━━━ ENTRIES SHOWN ━━━

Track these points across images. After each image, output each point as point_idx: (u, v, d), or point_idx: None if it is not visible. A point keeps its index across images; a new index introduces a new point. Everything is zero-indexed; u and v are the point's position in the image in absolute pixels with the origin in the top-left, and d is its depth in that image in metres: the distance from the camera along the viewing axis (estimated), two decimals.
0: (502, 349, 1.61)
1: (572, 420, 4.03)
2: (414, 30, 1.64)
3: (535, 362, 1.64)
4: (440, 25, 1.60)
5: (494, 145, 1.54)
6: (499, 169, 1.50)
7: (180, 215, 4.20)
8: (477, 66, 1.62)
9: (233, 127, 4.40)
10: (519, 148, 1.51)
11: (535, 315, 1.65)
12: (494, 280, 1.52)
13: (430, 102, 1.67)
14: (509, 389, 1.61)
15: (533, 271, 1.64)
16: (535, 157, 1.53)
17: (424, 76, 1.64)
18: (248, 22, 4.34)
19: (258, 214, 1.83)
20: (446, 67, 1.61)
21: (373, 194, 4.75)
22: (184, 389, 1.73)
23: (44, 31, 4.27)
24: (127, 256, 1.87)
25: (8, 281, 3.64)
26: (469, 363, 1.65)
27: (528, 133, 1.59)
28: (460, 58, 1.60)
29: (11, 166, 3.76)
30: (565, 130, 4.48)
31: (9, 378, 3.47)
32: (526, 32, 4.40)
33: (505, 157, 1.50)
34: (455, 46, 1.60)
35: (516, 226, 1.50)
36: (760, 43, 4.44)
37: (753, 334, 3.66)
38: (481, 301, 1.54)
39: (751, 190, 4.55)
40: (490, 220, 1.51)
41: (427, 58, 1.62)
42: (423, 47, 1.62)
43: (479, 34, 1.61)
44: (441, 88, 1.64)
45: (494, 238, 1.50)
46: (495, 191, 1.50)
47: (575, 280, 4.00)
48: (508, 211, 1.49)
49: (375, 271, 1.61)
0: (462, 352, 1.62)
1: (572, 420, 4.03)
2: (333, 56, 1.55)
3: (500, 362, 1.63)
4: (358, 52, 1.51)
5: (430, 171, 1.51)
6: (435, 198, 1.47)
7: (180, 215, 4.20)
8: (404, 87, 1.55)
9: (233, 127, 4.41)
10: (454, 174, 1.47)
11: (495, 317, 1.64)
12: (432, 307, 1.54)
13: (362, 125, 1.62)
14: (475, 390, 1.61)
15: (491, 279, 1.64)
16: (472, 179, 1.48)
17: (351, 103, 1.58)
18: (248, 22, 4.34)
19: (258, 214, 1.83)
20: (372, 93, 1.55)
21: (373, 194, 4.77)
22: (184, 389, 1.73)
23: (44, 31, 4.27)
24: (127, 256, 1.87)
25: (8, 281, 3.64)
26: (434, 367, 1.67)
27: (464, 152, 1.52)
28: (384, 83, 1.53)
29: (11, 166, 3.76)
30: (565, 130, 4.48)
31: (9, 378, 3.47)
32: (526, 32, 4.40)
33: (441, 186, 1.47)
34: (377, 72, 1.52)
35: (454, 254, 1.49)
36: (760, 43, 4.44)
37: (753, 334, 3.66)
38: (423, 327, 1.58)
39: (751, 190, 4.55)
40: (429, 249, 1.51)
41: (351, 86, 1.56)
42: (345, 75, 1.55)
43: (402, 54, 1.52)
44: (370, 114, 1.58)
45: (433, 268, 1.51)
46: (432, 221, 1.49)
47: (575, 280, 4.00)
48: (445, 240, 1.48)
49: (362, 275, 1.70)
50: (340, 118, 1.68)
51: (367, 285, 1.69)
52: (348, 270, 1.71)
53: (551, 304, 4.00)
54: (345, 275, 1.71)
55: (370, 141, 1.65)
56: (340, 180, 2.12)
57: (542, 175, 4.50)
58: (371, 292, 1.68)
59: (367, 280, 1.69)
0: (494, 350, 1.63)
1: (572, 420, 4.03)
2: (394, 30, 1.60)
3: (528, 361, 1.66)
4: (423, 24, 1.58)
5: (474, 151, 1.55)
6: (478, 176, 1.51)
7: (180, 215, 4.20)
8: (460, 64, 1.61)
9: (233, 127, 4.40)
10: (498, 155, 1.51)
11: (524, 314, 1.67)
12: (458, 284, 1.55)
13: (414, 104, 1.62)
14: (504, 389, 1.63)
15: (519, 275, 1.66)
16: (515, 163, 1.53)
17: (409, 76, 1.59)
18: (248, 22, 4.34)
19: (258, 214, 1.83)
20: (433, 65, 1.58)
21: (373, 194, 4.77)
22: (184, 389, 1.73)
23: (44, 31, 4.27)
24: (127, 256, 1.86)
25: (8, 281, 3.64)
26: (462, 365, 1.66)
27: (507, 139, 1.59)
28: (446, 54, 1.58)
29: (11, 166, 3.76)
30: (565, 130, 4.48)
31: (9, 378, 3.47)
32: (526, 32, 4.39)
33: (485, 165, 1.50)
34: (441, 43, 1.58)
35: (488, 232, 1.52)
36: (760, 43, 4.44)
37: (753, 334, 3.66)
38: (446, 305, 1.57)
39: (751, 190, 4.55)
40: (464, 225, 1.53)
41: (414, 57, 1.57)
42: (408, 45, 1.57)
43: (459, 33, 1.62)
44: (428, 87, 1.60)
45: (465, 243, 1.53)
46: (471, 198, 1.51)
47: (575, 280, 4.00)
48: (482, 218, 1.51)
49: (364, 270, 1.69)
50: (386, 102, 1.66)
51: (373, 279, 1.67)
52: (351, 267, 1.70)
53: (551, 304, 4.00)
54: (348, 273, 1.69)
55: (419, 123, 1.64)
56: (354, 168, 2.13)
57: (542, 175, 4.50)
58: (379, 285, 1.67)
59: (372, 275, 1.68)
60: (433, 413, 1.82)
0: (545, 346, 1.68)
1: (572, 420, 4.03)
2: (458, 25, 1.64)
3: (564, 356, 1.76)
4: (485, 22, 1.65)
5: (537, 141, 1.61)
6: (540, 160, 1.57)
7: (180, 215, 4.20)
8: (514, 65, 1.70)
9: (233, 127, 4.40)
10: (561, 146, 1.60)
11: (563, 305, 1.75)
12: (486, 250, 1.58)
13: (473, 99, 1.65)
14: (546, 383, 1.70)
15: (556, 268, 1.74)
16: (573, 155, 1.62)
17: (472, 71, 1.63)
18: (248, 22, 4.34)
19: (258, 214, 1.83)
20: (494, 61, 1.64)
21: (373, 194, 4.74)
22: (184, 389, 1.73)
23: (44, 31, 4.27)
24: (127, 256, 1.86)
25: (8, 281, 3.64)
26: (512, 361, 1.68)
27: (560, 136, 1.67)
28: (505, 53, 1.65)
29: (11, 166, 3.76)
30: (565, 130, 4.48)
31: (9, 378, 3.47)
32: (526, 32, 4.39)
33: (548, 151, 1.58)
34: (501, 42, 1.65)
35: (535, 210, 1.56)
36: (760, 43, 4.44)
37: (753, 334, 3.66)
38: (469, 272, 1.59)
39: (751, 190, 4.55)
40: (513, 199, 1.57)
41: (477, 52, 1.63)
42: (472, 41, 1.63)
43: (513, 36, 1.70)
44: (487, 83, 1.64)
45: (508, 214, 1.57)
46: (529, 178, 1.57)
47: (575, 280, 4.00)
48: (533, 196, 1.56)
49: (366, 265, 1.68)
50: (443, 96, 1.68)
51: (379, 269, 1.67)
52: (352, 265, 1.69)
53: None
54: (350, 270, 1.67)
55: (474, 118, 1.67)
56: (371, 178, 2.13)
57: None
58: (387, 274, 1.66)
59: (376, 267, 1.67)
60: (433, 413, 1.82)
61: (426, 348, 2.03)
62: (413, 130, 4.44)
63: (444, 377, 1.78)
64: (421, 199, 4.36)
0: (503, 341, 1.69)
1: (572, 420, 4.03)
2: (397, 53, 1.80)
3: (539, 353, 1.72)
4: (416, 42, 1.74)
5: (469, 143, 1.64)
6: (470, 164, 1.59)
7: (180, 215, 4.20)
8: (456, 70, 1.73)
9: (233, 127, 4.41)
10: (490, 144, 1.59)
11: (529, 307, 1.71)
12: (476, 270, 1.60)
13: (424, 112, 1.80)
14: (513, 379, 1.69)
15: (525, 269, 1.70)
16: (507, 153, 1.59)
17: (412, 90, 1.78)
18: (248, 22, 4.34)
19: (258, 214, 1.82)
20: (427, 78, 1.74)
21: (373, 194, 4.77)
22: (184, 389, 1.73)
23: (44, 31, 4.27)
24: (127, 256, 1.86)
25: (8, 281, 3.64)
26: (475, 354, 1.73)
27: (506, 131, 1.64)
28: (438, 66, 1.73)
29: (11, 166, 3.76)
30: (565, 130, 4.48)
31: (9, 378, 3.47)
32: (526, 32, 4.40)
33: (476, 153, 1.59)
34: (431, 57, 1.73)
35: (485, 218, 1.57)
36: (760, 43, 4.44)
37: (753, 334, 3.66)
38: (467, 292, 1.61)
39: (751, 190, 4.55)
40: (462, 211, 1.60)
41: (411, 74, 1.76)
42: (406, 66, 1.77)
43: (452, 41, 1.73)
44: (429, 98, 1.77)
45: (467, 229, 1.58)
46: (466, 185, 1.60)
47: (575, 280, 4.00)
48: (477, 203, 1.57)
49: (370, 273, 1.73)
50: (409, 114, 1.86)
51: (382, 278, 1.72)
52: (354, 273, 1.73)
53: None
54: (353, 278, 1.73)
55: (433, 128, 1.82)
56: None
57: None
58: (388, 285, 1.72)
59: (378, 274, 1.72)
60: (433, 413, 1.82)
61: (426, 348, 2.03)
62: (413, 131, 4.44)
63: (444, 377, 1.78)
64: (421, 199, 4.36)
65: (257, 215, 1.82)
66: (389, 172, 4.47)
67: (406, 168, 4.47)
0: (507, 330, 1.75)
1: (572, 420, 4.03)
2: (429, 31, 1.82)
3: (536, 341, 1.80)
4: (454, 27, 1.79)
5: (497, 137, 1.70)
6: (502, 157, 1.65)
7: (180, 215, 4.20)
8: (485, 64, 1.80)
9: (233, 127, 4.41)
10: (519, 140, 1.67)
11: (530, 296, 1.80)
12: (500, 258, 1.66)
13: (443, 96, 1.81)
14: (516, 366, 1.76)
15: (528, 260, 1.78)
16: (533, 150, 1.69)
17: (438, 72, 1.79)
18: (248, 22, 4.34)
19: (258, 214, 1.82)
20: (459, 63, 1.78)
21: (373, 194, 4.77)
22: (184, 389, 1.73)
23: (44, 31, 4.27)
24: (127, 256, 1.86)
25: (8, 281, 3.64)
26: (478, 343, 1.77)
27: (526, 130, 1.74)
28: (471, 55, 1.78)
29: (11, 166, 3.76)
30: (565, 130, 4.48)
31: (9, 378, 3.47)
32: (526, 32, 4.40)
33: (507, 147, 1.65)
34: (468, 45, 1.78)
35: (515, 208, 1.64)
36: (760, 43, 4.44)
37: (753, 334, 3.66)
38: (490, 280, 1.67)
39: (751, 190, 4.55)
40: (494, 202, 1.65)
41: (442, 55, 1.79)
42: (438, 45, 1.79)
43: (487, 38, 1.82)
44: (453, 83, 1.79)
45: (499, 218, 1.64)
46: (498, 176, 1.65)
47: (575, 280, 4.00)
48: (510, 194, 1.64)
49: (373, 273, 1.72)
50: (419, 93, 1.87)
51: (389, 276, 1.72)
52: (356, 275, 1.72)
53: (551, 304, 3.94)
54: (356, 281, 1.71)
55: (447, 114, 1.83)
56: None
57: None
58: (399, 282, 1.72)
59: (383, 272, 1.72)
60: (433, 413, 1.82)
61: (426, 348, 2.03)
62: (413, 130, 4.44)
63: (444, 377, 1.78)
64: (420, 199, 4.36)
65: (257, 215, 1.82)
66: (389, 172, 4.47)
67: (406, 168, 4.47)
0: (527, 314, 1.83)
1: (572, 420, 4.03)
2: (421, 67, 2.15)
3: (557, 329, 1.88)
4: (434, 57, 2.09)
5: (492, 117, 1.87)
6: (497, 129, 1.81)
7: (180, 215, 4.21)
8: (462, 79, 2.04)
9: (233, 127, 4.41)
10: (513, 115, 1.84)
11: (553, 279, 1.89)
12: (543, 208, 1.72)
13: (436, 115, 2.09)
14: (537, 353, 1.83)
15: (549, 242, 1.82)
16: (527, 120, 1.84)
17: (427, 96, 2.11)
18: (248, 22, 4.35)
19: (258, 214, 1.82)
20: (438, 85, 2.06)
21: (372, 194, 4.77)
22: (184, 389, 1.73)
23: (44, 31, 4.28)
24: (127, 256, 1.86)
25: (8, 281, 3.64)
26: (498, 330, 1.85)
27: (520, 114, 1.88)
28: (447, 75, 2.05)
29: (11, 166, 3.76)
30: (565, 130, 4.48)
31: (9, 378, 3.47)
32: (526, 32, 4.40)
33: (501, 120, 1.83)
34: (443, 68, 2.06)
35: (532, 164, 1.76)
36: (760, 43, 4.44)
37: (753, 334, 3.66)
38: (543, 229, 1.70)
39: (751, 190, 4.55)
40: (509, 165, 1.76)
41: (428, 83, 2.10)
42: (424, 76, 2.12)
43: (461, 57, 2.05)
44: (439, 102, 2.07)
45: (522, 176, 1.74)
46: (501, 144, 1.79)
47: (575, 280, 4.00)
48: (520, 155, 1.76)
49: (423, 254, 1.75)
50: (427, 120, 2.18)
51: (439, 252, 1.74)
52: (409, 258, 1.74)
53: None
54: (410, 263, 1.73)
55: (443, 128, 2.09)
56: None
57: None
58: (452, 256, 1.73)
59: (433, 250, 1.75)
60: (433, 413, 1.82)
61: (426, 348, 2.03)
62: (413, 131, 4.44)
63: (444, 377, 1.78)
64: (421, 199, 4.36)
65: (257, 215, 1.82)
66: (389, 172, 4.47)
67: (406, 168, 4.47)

━━━

# [PROBLEM]
Both end lines included, restate word for word the lines above from the line with "10: (519, 148, 1.51)" to the line with "48: (508, 211, 1.49)", and nothing else.

# [OUTPUT FOR THIS TASK]
10: (519, 148, 1.51)
11: (535, 315, 1.65)
12: (494, 280, 1.52)
13: (430, 102, 1.67)
14: (509, 389, 1.61)
15: (533, 271, 1.64)
16: (535, 157, 1.53)
17: (424, 76, 1.64)
18: (248, 22, 4.34)
19: (258, 214, 1.83)
20: (446, 67, 1.61)
21: (373, 194, 4.75)
22: (184, 389, 1.73)
23: (44, 31, 4.27)
24: (127, 256, 1.87)
25: (8, 281, 3.64)
26: (469, 363, 1.65)
27: (528, 133, 1.59)
28: (460, 58, 1.60)
29: (11, 166, 3.76)
30: (565, 130, 4.48)
31: (9, 378, 3.47)
32: (526, 32, 4.40)
33: (505, 157, 1.50)
34: (455, 46, 1.60)
35: (516, 226, 1.50)
36: (760, 43, 4.44)
37: (753, 334, 3.66)
38: (481, 301, 1.54)
39: (751, 190, 4.55)
40: (490, 220, 1.51)
41: (427, 58, 1.62)
42: (423, 47, 1.62)
43: (479, 34, 1.61)
44: (441, 88, 1.64)
45: (494, 238, 1.50)
46: (495, 191, 1.50)
47: (575, 280, 4.00)
48: (508, 211, 1.49)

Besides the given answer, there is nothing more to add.